1Biotechnology Group, DIAS, KVL, Thorvaidsensvej 40, 1871 Frederiksberg C, Denmark; 2USDA-ARS, Horticultural Crops Research Laboratory, 3420 NW Orchard Ave, OSU, Corvallis 97330, USA

Background and objectives
Pea seedborne mosaic potyvirus (PSBMV) infects leguminous crops such as pea, faba bean and lentil. In pea, natural resistance due to recessive genes has been described in PI lines and cultivars. Based on the infection profiles of PSBMV isolates on resistant pea lines, four resistance genes and three pathotypes of PSBMV have been defined. Resistance gene sbm-1 confers resistance to pathotype P-1, sbm-2 and sbm-3 both confer resistance to P-2, and sbm-4 to P-4 [1]. Resistance genes sbm-1, -3, and -4 were found to be closely linked on chromosome 6 in a cluster including two other potyvirus resistance genes cyv-2 and wlv. These confer resistance to the clover yellow vein virus (CYVV) and white lupin mosaic virus, respectively. Gene sbm-2 was found to map in a cluster of potyvirus resistance genes on chromosome 2. It includes the genes cyv-1, pmv and bcm which confer resistances to CYVV, pea mosaic virus and bean common mosaic virus isolate-NL8, respectively; and mo that confers resistance to both bean yellow mosaic virus and watermelon mosaic virus 2. It has been speculated that sbm-2 and sbm-3 as well as cyv-1 and cyv-2 could be duplicate genes, because pea lines homozygous for either of these gene pairs are resistant to the same isolates of PSBMV and CYVV, respectively [2].

Our interest is to study the recessive resistance mechanisms of the sbm genes to the different pathotypes of PSBMV.

Results and conclusions
We initially generated chimaeras of DPD1 (a representative of pathotype P-1) and NY (a non-P-1 pathotype) and tested these on pea line PI 269818 which is homozygous for the sbm-1 gene, i.e. resistant to DPD1 and susceptible to NY. This enabled us to define the viral VPg protein with a putative function in virus replication as the avirulence determinant with respect to pathotype P-1 [3]. The determinant region was further narrowed down to 13 amino acids in the central part of VPg. To test if VPg is the general avirulence determinant with respect to recessive resistance, we replaced VPg in both pathotype DPD1 and NY with VPg from the pathotype P-2 isolate Ll. These chimaeras were tested on PI 269818 and on the pea cultivar Bonneville, which are both resistant to Ll due to homozygosity of the sbm-3 and sbm-2 genes, respectively. Interestingly, both chimaeras infected Bonneville but were unable to break the resistance in PI 269818. This result demonstrates that the sbm-2 resistance in Bonneville against Ll is not related to the VPg protein, suggesting that the resistance conferred by the sbm-2 gene may function by a mechanism different from sbm-1 and sbm-3 resistances, and that sbm-2 and sbm-3 are not duplicate genes.
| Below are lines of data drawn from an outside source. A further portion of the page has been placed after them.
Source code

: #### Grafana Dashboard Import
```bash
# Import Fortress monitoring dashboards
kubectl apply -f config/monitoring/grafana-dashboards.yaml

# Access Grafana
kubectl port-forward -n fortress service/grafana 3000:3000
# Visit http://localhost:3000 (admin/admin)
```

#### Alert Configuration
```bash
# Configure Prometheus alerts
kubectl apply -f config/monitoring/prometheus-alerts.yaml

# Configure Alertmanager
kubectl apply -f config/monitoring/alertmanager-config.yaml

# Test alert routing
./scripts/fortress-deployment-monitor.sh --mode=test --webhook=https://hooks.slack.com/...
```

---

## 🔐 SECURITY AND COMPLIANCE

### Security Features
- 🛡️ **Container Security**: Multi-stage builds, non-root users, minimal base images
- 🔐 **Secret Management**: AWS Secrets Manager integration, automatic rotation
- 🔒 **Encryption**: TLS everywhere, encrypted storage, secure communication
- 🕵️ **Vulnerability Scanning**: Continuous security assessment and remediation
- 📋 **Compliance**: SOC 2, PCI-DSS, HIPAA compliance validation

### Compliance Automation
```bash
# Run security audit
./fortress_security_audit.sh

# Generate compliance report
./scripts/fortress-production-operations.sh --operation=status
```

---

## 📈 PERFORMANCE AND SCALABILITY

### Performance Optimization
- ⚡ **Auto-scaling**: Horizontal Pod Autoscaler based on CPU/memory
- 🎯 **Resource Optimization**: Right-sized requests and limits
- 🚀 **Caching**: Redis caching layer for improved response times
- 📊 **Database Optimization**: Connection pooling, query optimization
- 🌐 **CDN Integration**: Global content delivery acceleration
At the moment we are generating additional NY-LI chimaeras in order to study the mechanism of the sbm-2 resistance to pathotype P-2. We are also attempting to purify VPg protein from pathotype P-1 to make biochemical studies of the sbm-1-mediated resistance.

1. Hampton RO, Provvidenti R, 1992. Archives of Virology Suppl. 5, 183-187.
2. Provvidenti R, Hampton RO, 1992. Archives of Virology Suppl. 5, 189-211.
3. Keller KE, Johansen IE, Martin RR, Hampton RO, 1998. Molecular Plant-Microbe Interactions 11, 124-130.